(Collection entries)
· · · · ·
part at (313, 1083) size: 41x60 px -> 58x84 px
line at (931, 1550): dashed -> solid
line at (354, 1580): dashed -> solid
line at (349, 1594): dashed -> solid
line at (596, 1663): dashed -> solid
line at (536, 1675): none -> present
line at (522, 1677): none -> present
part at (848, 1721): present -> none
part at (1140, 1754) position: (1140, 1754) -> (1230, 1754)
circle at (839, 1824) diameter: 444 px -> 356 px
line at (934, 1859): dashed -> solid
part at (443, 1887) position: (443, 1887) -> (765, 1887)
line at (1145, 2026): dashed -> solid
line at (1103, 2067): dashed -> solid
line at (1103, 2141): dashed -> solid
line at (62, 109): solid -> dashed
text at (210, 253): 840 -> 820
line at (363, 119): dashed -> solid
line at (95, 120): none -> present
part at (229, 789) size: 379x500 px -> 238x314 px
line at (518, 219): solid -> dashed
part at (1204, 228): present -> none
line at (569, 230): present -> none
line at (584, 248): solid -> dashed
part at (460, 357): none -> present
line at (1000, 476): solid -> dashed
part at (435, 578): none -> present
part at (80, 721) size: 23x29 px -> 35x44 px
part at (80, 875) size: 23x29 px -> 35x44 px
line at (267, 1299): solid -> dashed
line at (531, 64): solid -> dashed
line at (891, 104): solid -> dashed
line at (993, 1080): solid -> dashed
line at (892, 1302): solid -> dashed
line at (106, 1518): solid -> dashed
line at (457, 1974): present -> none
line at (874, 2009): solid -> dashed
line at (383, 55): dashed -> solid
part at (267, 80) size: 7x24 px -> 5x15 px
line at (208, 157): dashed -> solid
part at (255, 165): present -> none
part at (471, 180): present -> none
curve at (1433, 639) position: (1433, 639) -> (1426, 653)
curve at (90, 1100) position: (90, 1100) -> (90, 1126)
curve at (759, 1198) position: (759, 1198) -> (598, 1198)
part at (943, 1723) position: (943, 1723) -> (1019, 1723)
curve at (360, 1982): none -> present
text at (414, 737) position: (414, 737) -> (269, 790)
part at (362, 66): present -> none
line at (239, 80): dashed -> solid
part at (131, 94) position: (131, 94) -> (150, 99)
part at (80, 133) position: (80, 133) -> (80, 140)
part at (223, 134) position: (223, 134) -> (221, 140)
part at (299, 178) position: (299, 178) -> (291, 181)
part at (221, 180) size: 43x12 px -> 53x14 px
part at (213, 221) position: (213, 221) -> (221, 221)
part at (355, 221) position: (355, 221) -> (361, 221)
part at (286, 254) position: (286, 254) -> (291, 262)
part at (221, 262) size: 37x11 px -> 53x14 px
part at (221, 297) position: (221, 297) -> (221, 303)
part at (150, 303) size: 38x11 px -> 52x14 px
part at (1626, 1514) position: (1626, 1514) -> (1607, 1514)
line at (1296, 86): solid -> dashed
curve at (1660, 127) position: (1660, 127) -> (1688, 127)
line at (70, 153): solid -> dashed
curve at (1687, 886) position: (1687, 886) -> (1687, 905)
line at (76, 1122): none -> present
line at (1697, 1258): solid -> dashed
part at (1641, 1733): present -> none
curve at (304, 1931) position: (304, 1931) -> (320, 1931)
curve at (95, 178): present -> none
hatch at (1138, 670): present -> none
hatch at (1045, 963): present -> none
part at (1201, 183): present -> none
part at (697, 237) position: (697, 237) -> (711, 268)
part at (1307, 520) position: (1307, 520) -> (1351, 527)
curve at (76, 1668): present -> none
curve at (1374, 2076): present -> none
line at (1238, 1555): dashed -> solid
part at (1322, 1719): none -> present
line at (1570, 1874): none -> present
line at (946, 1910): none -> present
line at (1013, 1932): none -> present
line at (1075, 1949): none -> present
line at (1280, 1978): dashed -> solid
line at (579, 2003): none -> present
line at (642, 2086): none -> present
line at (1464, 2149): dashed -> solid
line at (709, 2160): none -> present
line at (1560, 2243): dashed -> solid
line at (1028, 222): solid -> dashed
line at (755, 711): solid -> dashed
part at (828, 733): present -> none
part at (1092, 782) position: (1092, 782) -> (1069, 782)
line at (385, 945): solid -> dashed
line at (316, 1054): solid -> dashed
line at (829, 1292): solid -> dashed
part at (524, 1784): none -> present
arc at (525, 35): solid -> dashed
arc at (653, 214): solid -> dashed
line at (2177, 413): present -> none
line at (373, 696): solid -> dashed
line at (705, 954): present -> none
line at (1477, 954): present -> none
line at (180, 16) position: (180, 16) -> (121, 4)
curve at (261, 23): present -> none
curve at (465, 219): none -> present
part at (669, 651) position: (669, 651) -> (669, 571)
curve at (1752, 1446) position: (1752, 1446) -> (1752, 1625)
· · · · ·
> **DESCRIPTION OF THE TASK**:
Write out all the records again, swapping every "dashed" for "broken" and keeping everything else the same.

> **SOLUTION FOR THIS TASK**:
part at (313, 1083) size: 41x60 px -> 58x84 px
line at (931, 1550): broken -> solid
line at (354, 1580): broken -> solid
line at (349, 1594): broken -> solid
line at (596, 1663): broken -> solid
line at (536, 1675): none -> present
line at (522, 1677): none -> present
part at (848, 1721): present -> none
part at (1140, 1754) position: (1140, 1754) -> (1230, 1754)
circle at (839, 1824) diameter: 444 px -> 356 px
line at (934, 1859): broken -> solid
part at (443, 1887) position: (443, 1887) -> (765, 1887)
line at (1145, 2026): broken -> solid
line at (1103, 2067): broken -> solid
line at (1103, 2141): broken -> solid
line at (62, 109): solid -> broken
text at (210, 253): 840 -> 820
line at (363, 119): broken -> solid
line at (95, 120): none -> present
part at (229, 789) size: 379x500 px -> 238x314 px
line at (518, 219): solid -> broken
part at (1204, 228): present -> none
line at (569, 230): present -> none
line at (584, 248): solid -> broken
part at (460, 357): none -> present
line at (1000, 476): solid -> broken
part at (435, 578): none -> present
part at (80, 721) size: 23x29 px -> 35x44 px
part at (80, 875) size: 23x29 px -> 35x44 px
line at (267, 1299): solid -> broken
line at (531, 64): solid -> broken
line at (891, 104): solid -> broken
line at (993, 1080): solid -> broken
line at (892, 1302): solid -> broken
line at (106, 1518): solid -> broken
line at (457, 1974): present -> none
line at (874, 2009): solid -> broken
line at (383, 55): broken -> solid
part at (267, 80) size: 7x24 px -> 5x15 px
line at (208, 157): broken -> solid
part at (255, 165): present -> none
part at (471, 180): present -> none
curve at (1433, 639) position: (1433, 639) -> (1426, 653)
curve at (90, 1100) position: (90, 1100) -> (90, 1126)
curve at (759, 1198) position: (759, 1198) -> (598, 1198)
part at (943, 1723) position: (943, 1723) -> (1019, 1723)
curve at (360, 1982): none -> present
text at (414, 737) position: (414, 737) -> (269, 790)
part at (362, 66): present -> none
line at (239, 80): broken -> solid
part at (131, 94) position: (131, 94) -> (150, 99)
part at (80, 133) position: (80, 133) -> (80, 140)
part at (223, 134) position: (223, 134) -> (221, 140)
part at (299, 178) position: (299, 178) -> (291, 181)
part at (221, 180) size: 43x12 px -> 53x14 px
part at (213, 221) position: (213, 221) -> (221, 221)
part at (355, 221) position: (355, 221) -> (361, 221)
part at (286, 254) position: (286, 254) -> (291, 262)
part at (221, 262) size: 37x11 px -> 53x14 px
part at (221, 297) position: (221, 297) -> (221, 303)
part at (150, 303) size: 38x11 px -> 52x14 px
part at (1626, 1514) position: (1626, 1514) -> (1607, 1514)
line at (1296, 86): solid -> broken
curve at (1660, 127) position: (1660, 127) -> (1688, 127)
line at (70, 153): solid -> broken
curve at (1687, 886) position: (1687, 886) -> (1687, 905)
line at (76, 1122): none -> present
line at (1697, 1258): solid -> broken
part at (1641, 1733): present -> none
curve at (304, 1931) position: (304, 1931) -> (320, 1931)
curve at (95, 178): present -> none
hatch at (1138, 670): present -> none
hatch at (1045, 963): present -> none
part at (1201, 183): present -> none
part at (697, 237) position: (697, 237) -> (711, 268)
part at (1307, 520) position: (1307, 520) -> (1351, 527)
curve at (76, 1668): present -> none
curve at (1374, 2076): present -> none
line at (1238, 1555): broken -> solid
part at (1322, 1719): none -> present
line at (1570, 1874): none -> present
line at (946, 1910): none -> present
line at (1013, 1932): none -> present
line at (1075, 1949): none -> present
line at (1280, 1978): broken -> solid
line at (579, 2003): none -> present
line at (642, 2086): none -> present
line at (1464, 2149): broken -> solid
line at (709, 2160): none -> present
line at (1560, 2243): broken -> solid
line at (1028, 222): solid -> broken
line at (755, 711): solid -> broken
part at (828, 733): present -> none
part at (1092, 782) position: (1092, 782) -> (1069, 782)
line at (385, 945): solid -> broken
line at (316, 1054): solid -> broken
line at (829, 1292): solid -> broken
part at (524, 1784): none -> present
arc at (525, 35): solid -> broken
arc at (653, 214): solid -> broken
line at (2177, 413): present -> none
line at (373, 696): solid -> broken
line at (705, 954): present -> none
line at (1477, 954): present -> none
line at (180, 16) position: (180, 16) -> (121, 4)
curve at (261, 23): present -> none
curve at (465, 219): none -> present
part at (669, 651) position: (669, 651) -> (669, 571)
curve at (1752, 1446) position: (1752, 1446) -> (1752, 1625)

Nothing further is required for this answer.